Steps that could've been taken to reduce the chance of an outage and lower outage time is to increase the size on the onsite engineering team so that they can stabilized the generator sooner. Another step is to give the generator more time to reach stable voltage before the need to switch over to them.
How HealthCare.gov Went So, So Wrong
What went wrong seems to be both incompetency and complexity. People who did not understand what requests were hard and what were easy, were in charge of making them. This caused requests to be made that were incredibly difficult. On top of that things were expected to work day 1, instead of iterating on smaller designs. The process in making the system was given to contracts in a manner full of bureaucracy. It also encouraged contractors to do the minimum amount of work to get the job done.

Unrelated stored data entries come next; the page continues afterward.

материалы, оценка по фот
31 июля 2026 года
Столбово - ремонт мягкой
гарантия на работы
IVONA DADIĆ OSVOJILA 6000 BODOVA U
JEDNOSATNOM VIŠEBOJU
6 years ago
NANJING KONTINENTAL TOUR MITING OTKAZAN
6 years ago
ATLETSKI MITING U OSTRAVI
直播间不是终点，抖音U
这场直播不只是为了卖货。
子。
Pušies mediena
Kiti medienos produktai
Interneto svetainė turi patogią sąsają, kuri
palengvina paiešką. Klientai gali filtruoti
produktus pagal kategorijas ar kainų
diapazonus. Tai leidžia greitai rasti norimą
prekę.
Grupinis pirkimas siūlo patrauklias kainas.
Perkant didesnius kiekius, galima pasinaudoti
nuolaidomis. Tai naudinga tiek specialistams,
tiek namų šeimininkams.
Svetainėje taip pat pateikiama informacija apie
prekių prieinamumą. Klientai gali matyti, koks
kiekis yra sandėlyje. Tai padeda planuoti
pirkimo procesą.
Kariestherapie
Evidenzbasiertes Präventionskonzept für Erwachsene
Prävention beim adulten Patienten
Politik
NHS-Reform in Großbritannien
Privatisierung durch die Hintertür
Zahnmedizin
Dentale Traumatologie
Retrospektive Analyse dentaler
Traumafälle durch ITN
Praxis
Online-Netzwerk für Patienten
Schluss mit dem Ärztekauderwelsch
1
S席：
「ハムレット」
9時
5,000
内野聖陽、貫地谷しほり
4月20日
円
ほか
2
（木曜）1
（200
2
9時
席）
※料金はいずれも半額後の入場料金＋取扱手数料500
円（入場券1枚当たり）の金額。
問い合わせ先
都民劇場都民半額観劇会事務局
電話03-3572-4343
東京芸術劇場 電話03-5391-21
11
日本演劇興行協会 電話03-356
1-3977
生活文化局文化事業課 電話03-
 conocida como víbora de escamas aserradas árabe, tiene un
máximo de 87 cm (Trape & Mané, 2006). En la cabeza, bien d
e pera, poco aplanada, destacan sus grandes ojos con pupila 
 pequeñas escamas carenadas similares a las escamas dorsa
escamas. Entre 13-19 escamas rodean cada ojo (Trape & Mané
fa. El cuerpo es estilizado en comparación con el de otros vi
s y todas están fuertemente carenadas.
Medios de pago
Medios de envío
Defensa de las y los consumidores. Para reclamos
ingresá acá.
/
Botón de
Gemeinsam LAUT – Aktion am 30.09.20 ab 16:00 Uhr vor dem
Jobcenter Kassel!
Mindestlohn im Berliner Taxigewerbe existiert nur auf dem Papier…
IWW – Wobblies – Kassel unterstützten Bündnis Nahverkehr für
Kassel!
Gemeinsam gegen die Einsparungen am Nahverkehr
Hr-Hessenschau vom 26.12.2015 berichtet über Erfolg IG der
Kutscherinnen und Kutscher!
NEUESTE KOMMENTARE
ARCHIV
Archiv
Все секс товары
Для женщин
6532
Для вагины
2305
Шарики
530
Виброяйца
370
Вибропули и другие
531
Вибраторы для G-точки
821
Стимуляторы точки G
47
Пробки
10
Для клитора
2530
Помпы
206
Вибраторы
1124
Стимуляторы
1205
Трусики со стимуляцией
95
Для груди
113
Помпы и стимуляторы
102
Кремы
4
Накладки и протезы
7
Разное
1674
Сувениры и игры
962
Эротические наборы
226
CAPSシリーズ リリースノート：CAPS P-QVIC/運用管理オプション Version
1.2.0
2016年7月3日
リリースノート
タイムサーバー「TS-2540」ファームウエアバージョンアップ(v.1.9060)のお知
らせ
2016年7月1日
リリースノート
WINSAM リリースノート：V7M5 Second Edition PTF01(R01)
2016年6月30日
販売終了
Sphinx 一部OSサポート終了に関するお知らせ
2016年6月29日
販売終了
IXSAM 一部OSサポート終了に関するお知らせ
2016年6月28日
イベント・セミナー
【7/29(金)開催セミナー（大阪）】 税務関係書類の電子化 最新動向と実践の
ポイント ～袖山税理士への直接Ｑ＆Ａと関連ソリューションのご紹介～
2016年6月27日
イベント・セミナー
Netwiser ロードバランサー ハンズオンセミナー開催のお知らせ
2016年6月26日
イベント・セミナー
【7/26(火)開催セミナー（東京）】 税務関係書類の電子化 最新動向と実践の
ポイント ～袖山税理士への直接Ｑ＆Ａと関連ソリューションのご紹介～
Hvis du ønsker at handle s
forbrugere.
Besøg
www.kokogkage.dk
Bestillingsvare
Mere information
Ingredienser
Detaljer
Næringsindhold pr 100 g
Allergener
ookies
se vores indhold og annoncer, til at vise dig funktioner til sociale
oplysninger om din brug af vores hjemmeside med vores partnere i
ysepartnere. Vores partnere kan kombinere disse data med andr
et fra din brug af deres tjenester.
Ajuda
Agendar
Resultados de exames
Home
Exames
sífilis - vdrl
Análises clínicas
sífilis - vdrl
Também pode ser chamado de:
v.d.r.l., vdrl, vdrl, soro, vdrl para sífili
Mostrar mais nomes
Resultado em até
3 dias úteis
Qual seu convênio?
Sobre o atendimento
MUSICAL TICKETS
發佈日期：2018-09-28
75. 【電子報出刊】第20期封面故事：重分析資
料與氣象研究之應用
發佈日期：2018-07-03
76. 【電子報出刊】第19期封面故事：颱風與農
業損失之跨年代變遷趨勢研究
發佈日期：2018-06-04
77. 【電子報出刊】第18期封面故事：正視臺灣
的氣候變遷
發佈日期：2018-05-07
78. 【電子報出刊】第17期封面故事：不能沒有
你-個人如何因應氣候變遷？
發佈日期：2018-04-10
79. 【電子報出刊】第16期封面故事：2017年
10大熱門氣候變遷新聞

The government should have consulted with people knowledgeable with building complex systems and gave them more authority to dictate the scope and direction of the systems. They could have started small and iterated into the final product they wanted, instead of expecting the final product immediately. To be frank, everything could've been better.
Reflect on your personal experience. What are some of the ways that your team keeps services healthy and responsive? How do you test services? How do you react quickly to an unhealthy service?
I am a simple student that has never worked on any team before :(. But in my future team, I'm sure i'll be sure to keep the concepts in mine
Add redundancies so that no single point of failure will take down our service.
Make sure our services are simplistic/operable/maintainable. To prevent bugs from appearing, and if they do appear, make it easy to fix.
As well as building our services with an expectation that that people operating then are no smarter then the gorilla that learned sign language.